> Data for the task:
┌──
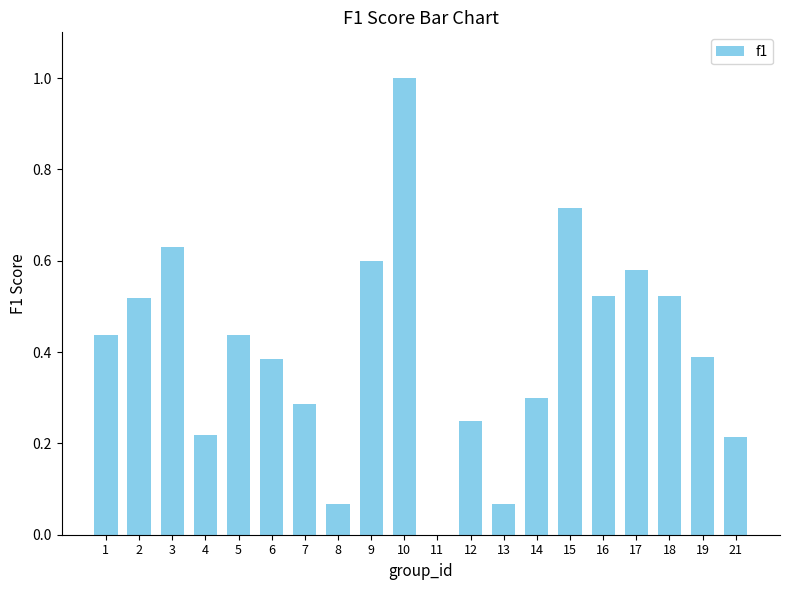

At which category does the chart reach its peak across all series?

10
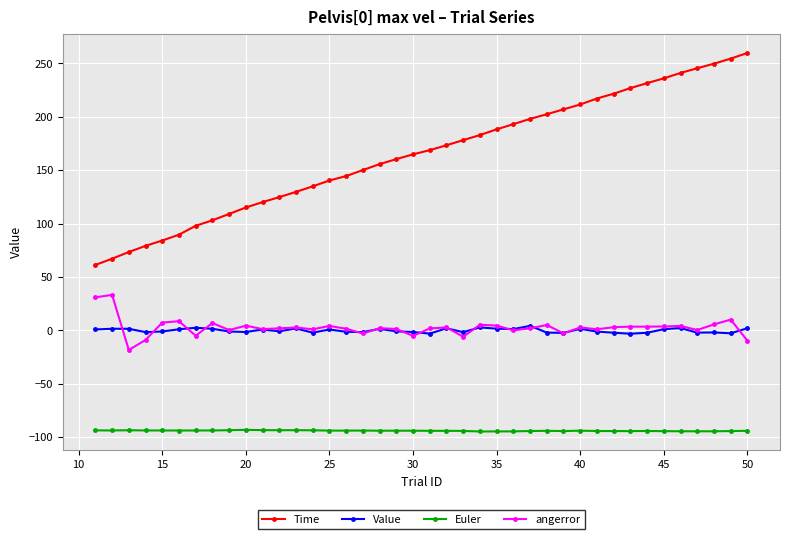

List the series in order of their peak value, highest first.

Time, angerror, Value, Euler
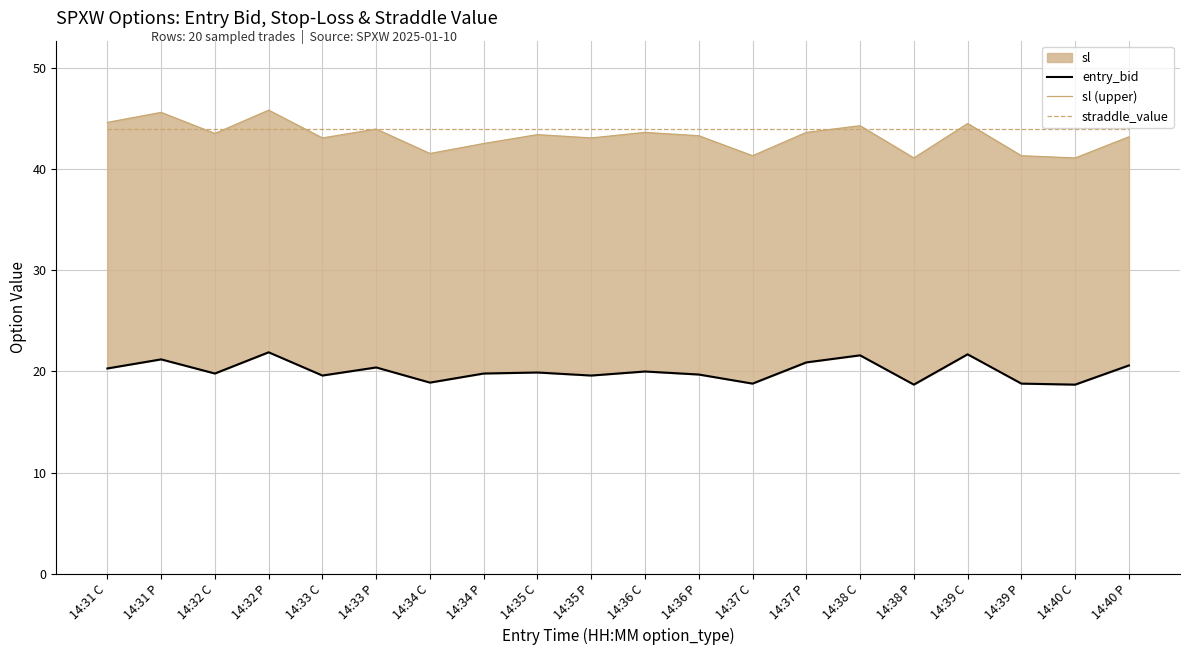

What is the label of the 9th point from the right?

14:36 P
└──
> How to complete this task:
Rewrite the lines from the one containing "List the series" through the end, swapping "label" for "name" and leaving everything else as it is. Omit the pictures.

> Answer section:
List the series in order of their peak value, highest first.

Time, angerror, Value, Euler

What is the name of the 9th point from the right?

14:36 P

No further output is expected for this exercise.